- DESCRIPTION OF THE TASK
From the speedway photography thread below, list every camera setting that the first post gives under "Settings were:", with its value.

# Action Photography - Speedway



## Dan Crawford (3 Jun 2009)

I was racing at "The Mountain Ring" in Teterow, North Germany last weekend. As some of you may know, i race Grasstrack and Speedway Sidecars http://www.ccraceteam.co.uk
Well, Teterow is in the same league as the Manx TT for the "something you HAVE to do". It's a mile long motorcross course but bikes of all shapes and sizes ride it, sidecars for instance only turn left, have no suspension and no brakes so it's pretty insane to say the least.
Anyway, because i was racing i couldn't take any pictures of The Mountain Ring but on the Saturday night there was a speedway meeting to entertain the 62,000 strong crowd. I took my new camera down to the track to try my hand at action photography. Well, good god it's hard  Theses are the better shots that i took. I've played a bit in PS to make them a little more dramatic. There are more here
I took them with a Canon 40D with a Sigma 50-200 f4-5.6 lens.
Settings were:
Shot in: Aperture Priority
Focal Length: 123
FNumber: 6.3
Exposure Time: 1/250
ISO: 1600










If any of you pros would like to tell me what i could change to improve them then i'd be most appreciative.


----------



## aaronnorth (3 Jun 2009)

i like the first shot, good DOF as it slowly gets out of focus


----------



## Dan Crawford (3 Jun 2009)

aaronnorth said:
			
		

> i like the first shot, good DOF as it slowly gets out of focus


I thought that too


----------



## Stu Worrall (3 Jun 2009)

nice shots dan, looks like it was quite low light too so you did well to capture the action.

the general thing Ive read about taking motorsports shots is to try and keep the shutter speed below 1/320th (ish) as over this stops the wheels dead and makes the car/bike look stationary.  You've got yours at 1/250th so caught the spin in the wheels plus the motion blur off the dirt kicked up, top action!


----------



## a1Matt (3 Jun 2009)

Dan Crawford said:
			
		

> sidecars for instance only turn left, have no suspension and no brakes so it's pretty insane to say the least.



That is mental!  Bet it is fun too though   8)


----------



## Dan Crawford (3 Jun 2009)

stuworrall said:
			
		

> nice shots dan, looks like it was quite low light too so you did well to capture the action.
> 
> the general thing Ive read about taking motorsports shots is to try and keep the shutter speed below 1/320th (ish) as over this stops the wheels dead and makes the car/bike look stationary.  You've got yours at 1/250th so caught the spin in the wheels plus the motion blur off the dirt kicked up, top action!


Thanks Stu, not bad then, i'm quite pleased with myself now  


			
				a1Matt said:
			
		

> That is mental!  Bet it is fun too though   8)


Yep, pretty mental and fun doesn't cover it, it's AWESOME!


----------



## Superman (3 Jun 2009)

Good stuff, it's a shame you can't capture the smell of the methanol and shale in a photo.
I love speedway and used to goto Hull when we had the Vikings, I should really goto Swindon for a few race nights.
Nothing beats someone hugging the boards out wide on the last turn on lap 4 and just sneaking the win by a half a wheel.

(Dataset entries)
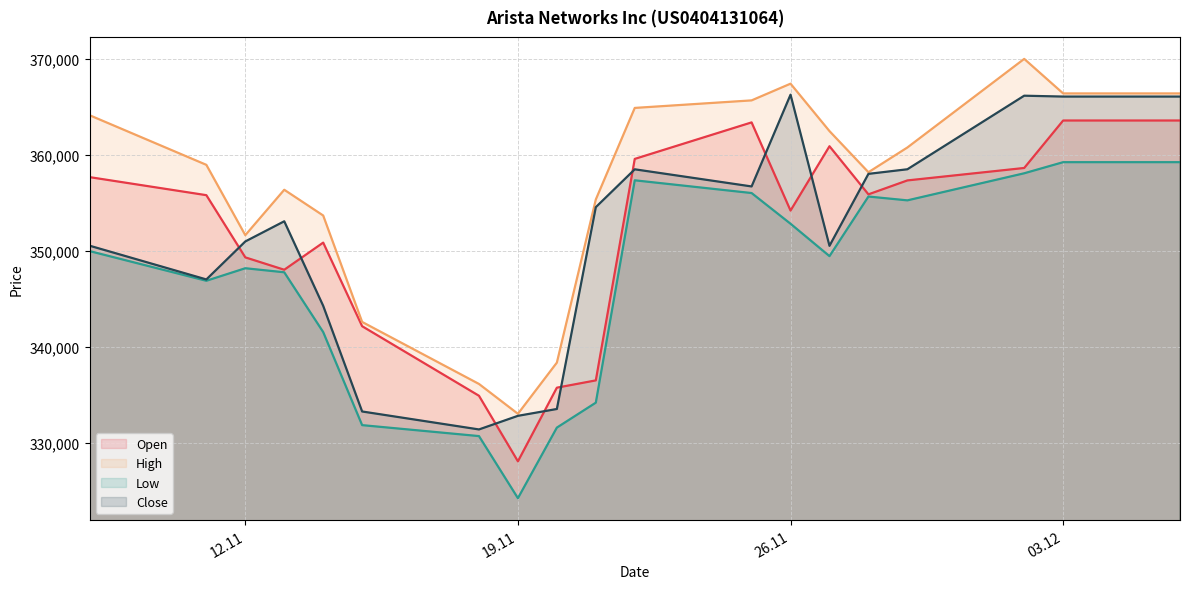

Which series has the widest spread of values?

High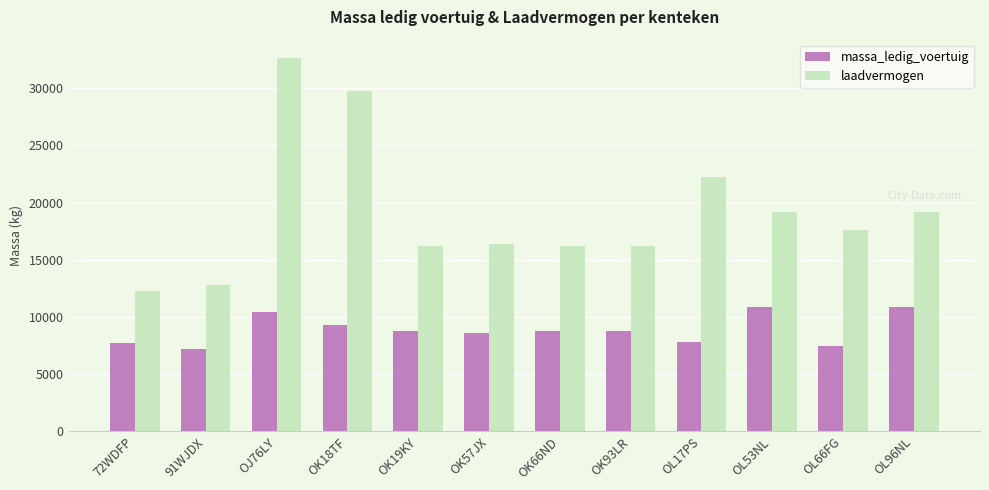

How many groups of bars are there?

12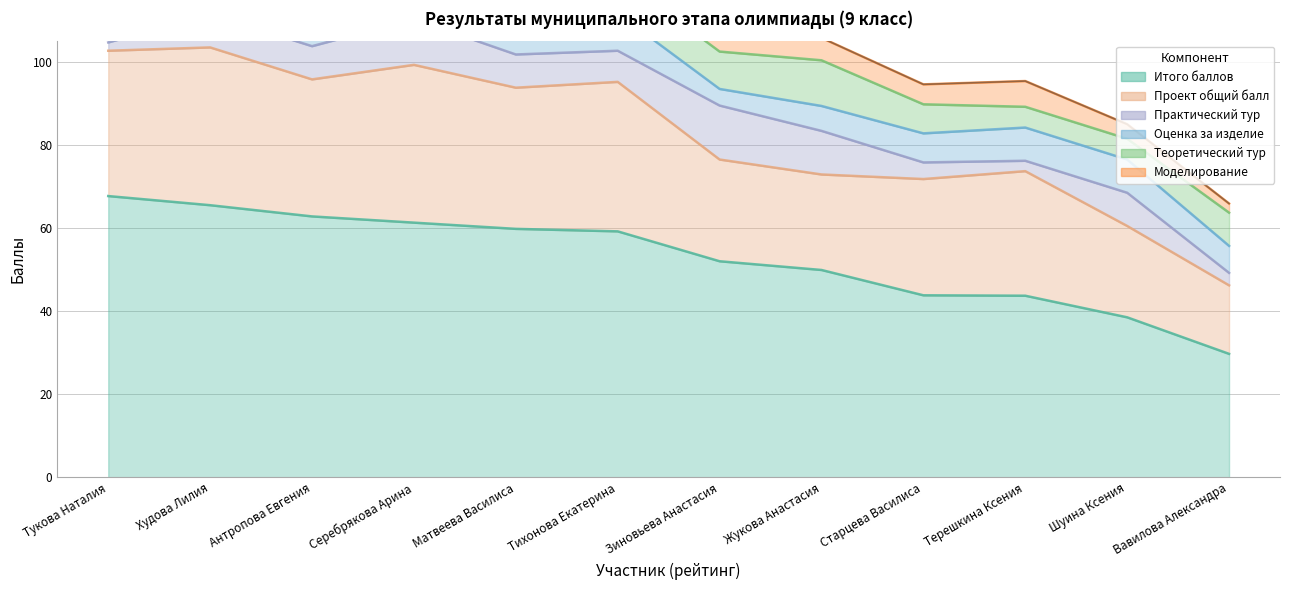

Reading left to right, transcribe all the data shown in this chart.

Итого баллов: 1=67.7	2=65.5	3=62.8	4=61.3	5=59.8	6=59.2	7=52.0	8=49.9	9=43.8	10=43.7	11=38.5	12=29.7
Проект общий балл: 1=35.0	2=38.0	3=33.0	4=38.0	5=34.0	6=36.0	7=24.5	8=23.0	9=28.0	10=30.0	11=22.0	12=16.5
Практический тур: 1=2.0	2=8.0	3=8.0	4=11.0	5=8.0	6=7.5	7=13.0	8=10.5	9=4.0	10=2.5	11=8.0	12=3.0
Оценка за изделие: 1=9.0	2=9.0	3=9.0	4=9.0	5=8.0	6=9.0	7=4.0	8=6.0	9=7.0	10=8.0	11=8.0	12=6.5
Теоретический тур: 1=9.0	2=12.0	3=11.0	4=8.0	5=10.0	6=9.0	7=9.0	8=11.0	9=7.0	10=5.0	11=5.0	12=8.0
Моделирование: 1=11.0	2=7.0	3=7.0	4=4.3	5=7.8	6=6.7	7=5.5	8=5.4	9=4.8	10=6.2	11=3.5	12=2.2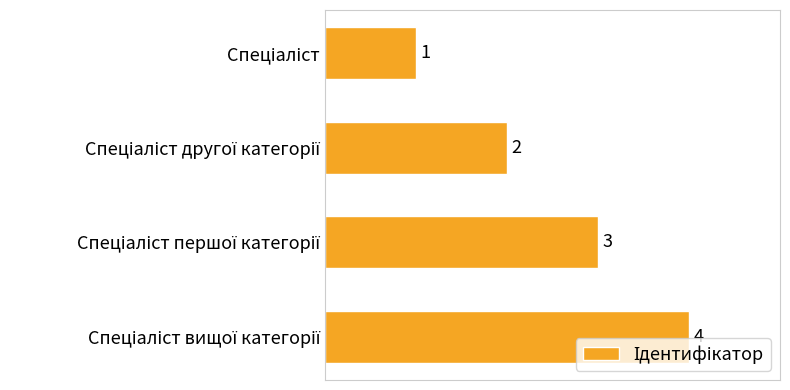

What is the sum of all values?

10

- SOLVED EXERCISE
Shot in: Aperture Priority
Focal Length: 123
FNumber: 6.3
Exposure Time: 1/250
ISO: 1600